Records supplied Block Start

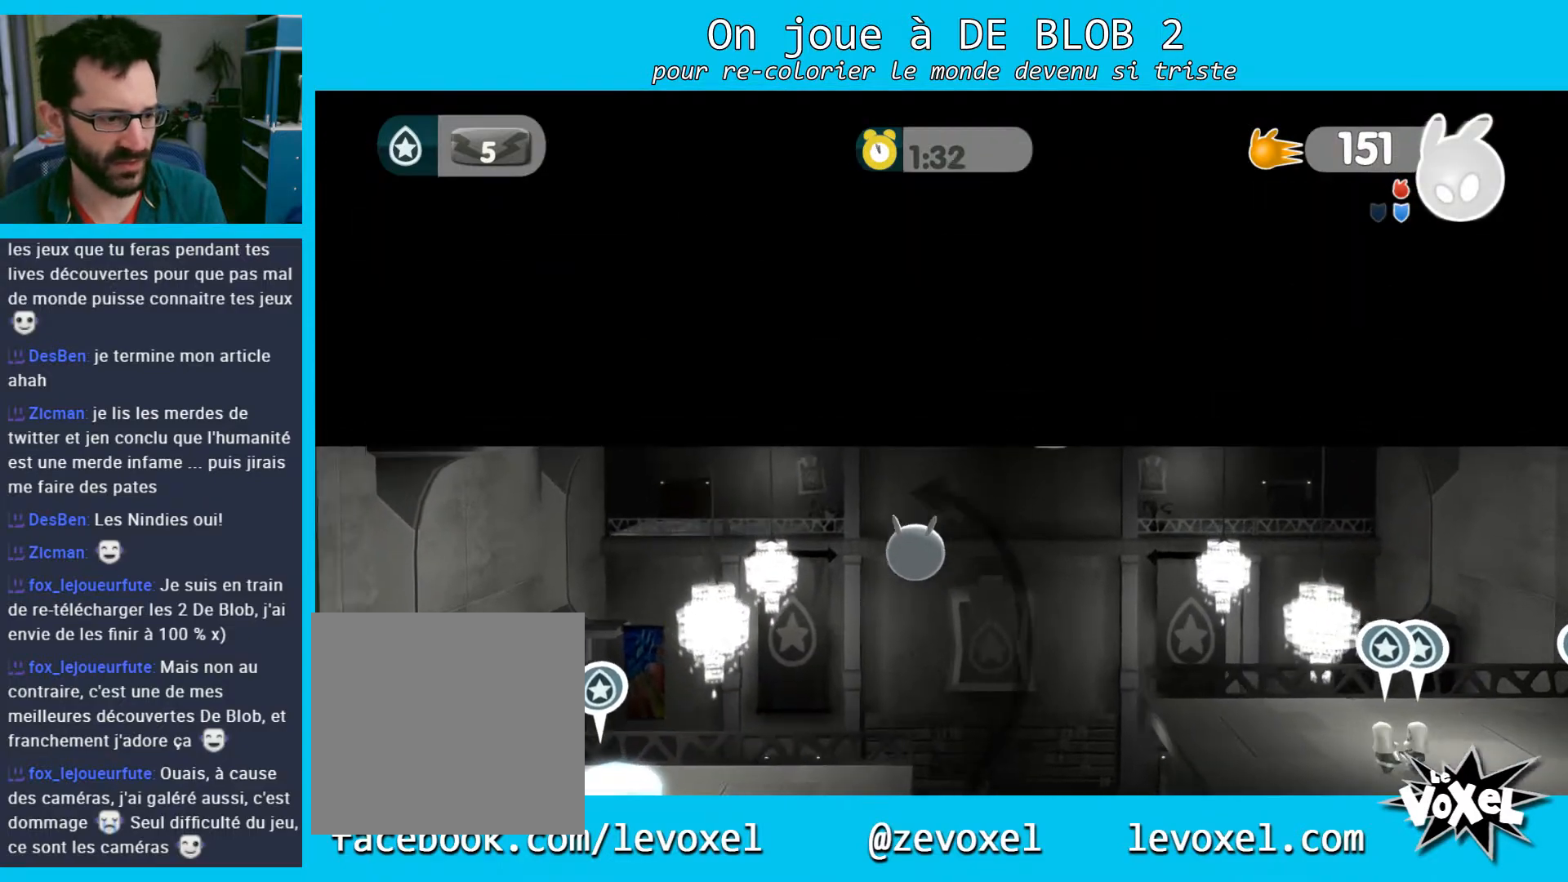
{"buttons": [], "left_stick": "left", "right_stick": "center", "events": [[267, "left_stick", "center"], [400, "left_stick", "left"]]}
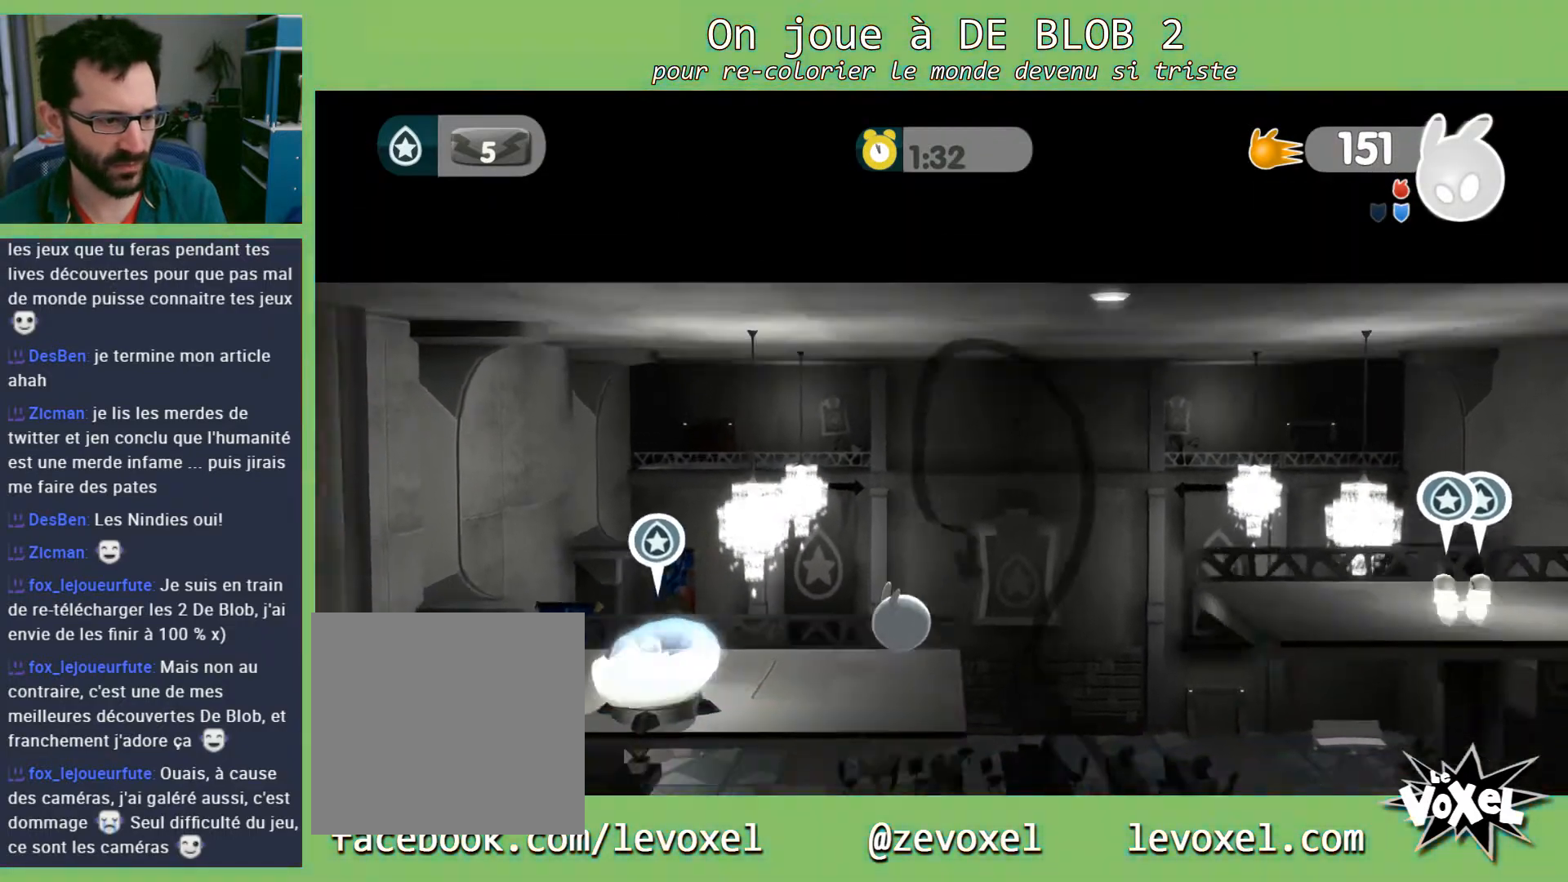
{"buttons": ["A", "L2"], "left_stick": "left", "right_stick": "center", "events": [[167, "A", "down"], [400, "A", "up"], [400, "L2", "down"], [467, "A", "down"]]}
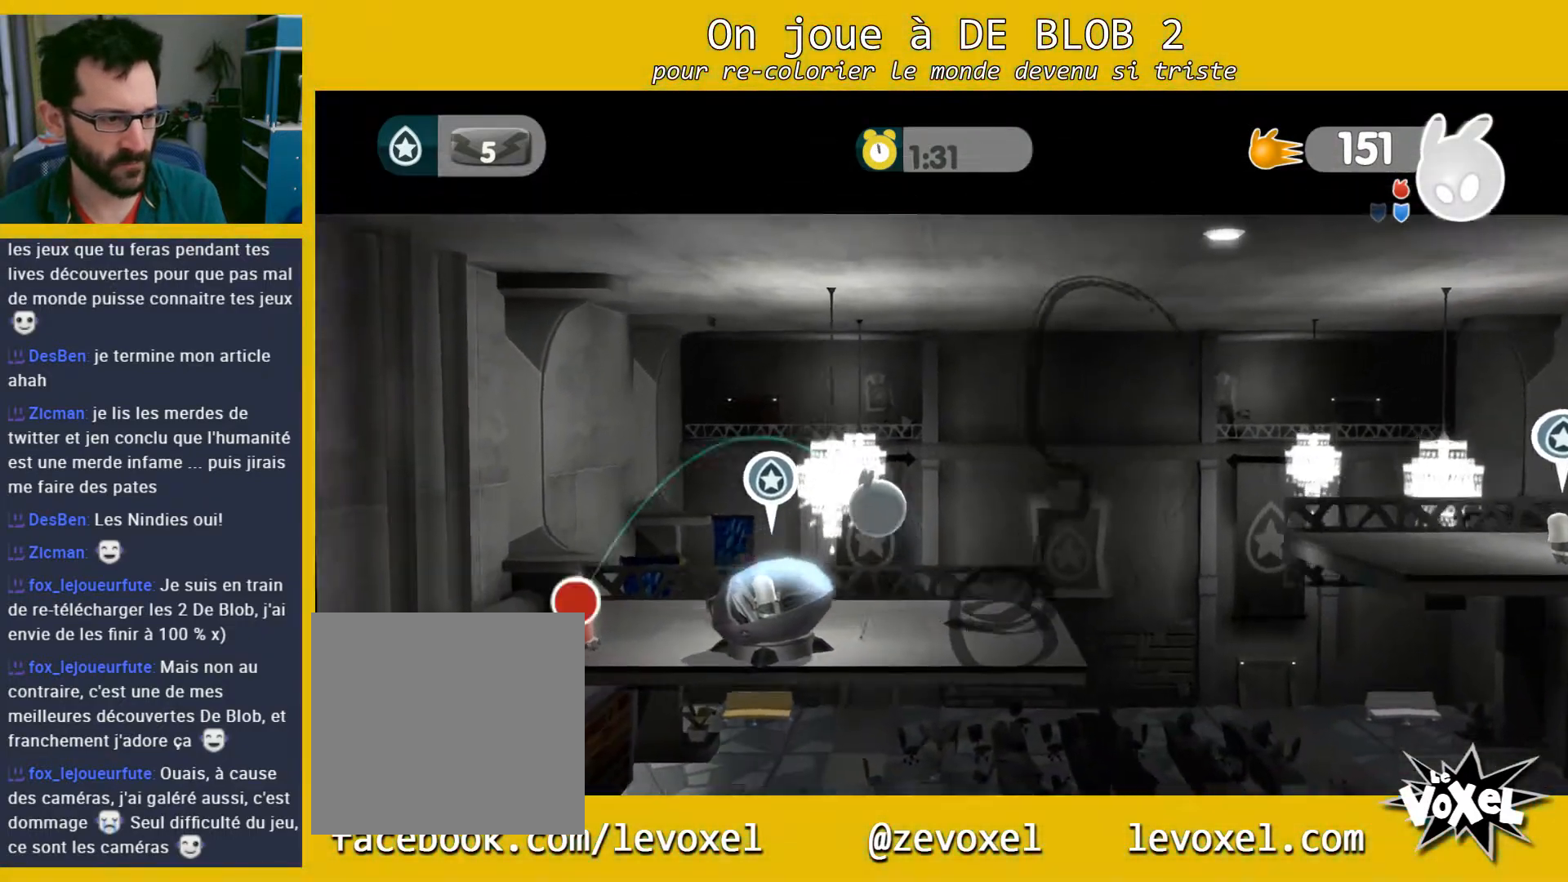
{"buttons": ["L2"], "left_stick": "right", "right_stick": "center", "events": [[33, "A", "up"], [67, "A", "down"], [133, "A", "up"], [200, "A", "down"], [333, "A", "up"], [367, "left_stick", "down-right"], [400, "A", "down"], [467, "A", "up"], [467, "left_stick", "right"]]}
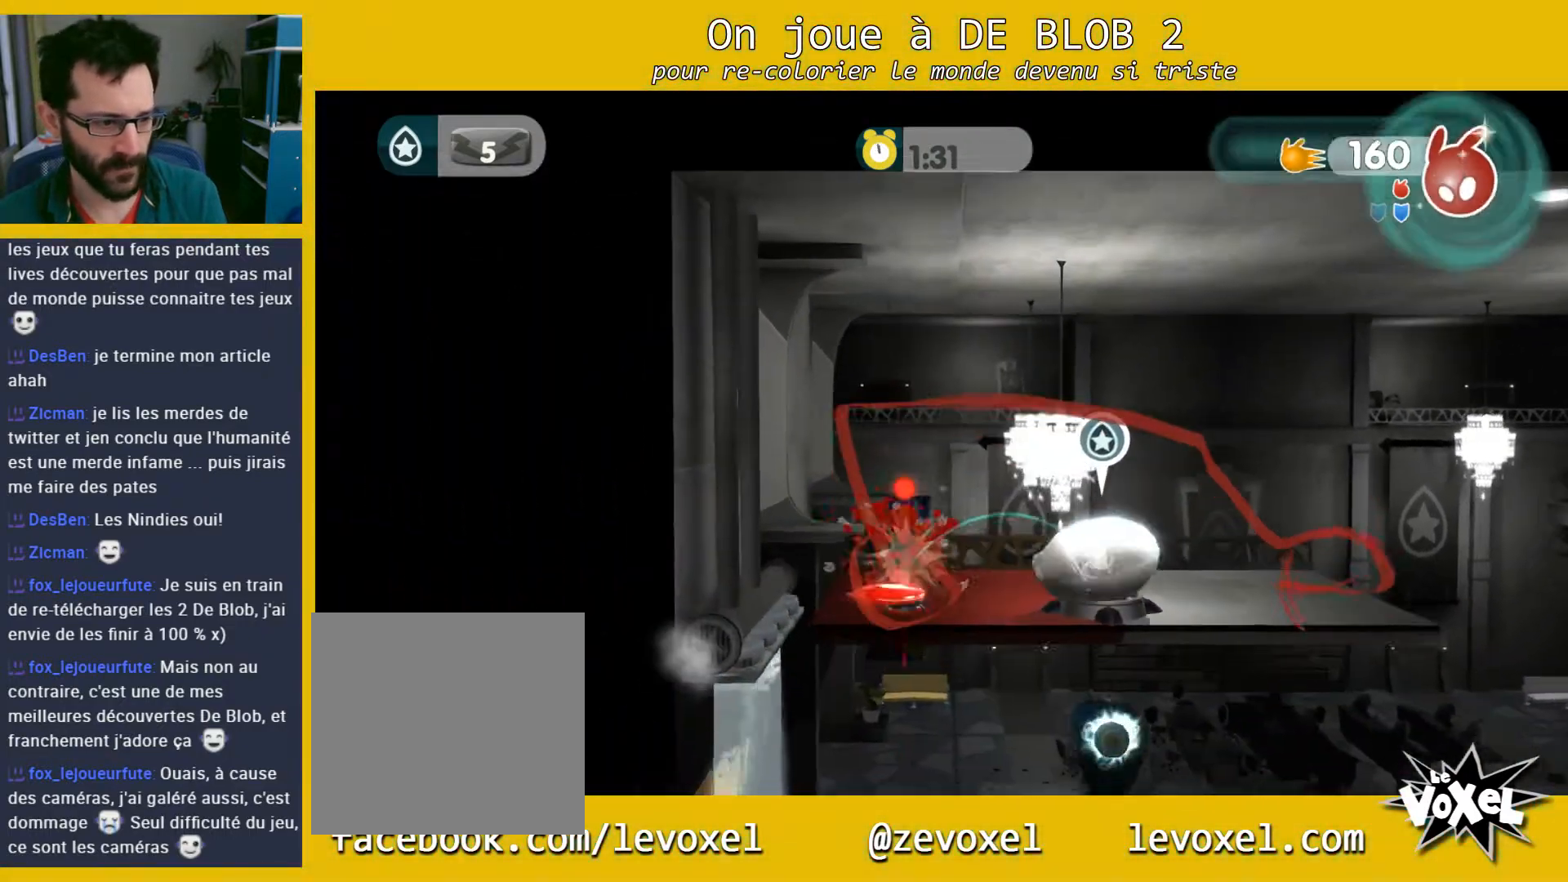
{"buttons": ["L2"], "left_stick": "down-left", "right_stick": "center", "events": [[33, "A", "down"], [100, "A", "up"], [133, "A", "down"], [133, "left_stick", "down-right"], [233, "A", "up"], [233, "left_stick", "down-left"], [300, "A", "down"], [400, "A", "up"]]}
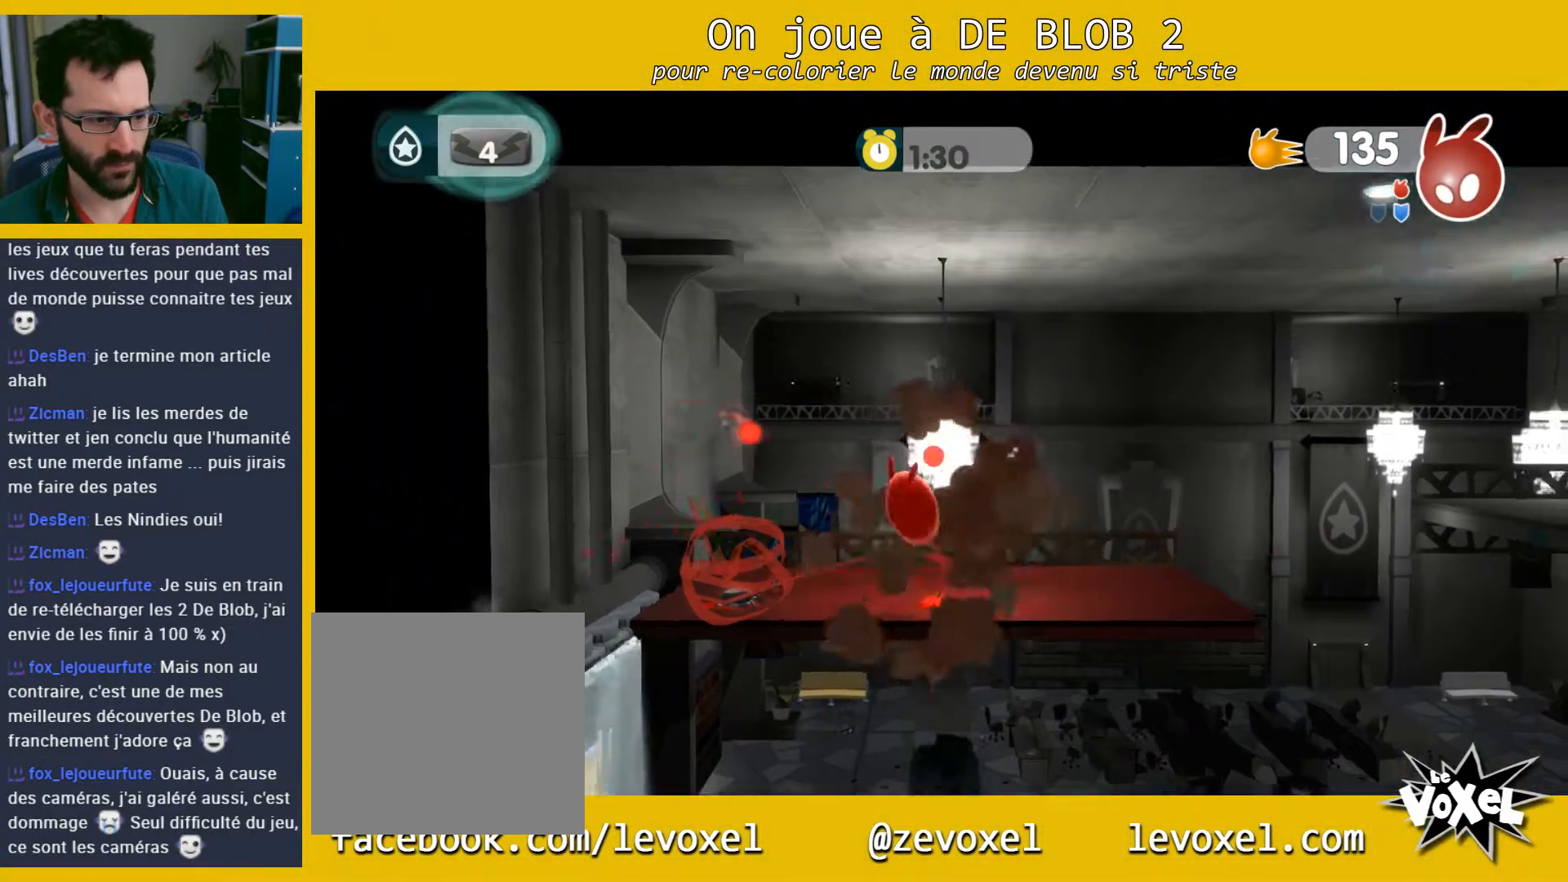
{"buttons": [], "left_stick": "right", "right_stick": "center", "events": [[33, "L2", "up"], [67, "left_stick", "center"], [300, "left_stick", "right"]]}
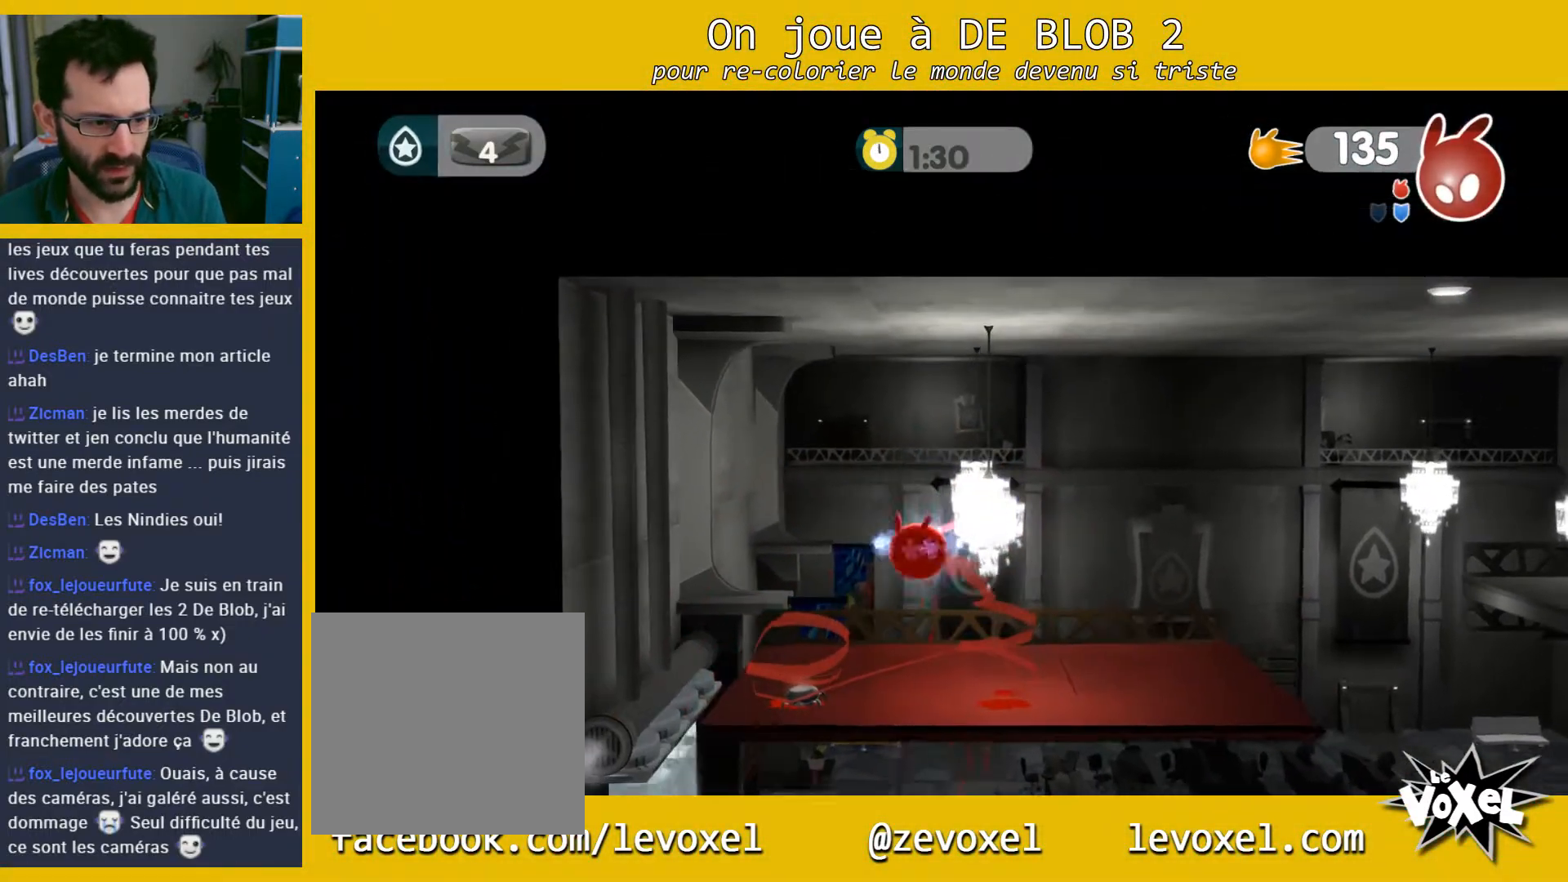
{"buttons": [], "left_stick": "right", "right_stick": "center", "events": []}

Records supplied Block End

[Requirement]
If a record contains a picture, omit the picture and repeat everything else exactly.

[Task solution]
{"buttons": [], "left_stick": "left", "right_stick": "center", "events": [[267, "left_stick", "center"], [400, "left_stick", "left"]]}
{"buttons": ["A", "L2"], "left_stick": "left", "right_stick": "center", "events": [[167, "A", "down"], [400, "A", "up"], [400, "L2", "down"], [467, "A", "down"]]}
{"buttons": ["L2"], "left_stick": "right", "right_stick": "center", "events": [[33, "A", "up"], [67, "A", "down"], [133, "A", "up"], [200, "A", "down"], [333, "A", "up"], [367, "left_stick", "down-right"], [400, "A", "down"], [467, "A", "up"], [467, "left_stick", "right"]]}
{"buttons": ["L2"], "left_stick": "down-left", "right_stick": "center", "events": [[33, "A", "down"], [100, "A", "up"], [133, "A", "down"], [133, "left_stick", "down-right"], [233, "A", "up"], [233, "left_stick", "down-left"], [300, "A", "down"], [400, "A", "up"]]}
{"buttons": [], "left_stick": "right", "right_stick": "center", "events": [[33, "L2", "up"], [67, "left_stick", "center"], [300, "left_stick", "right"]]}
{"buttons": [], "left_stick": "right", "right_stick": "center", "events": []}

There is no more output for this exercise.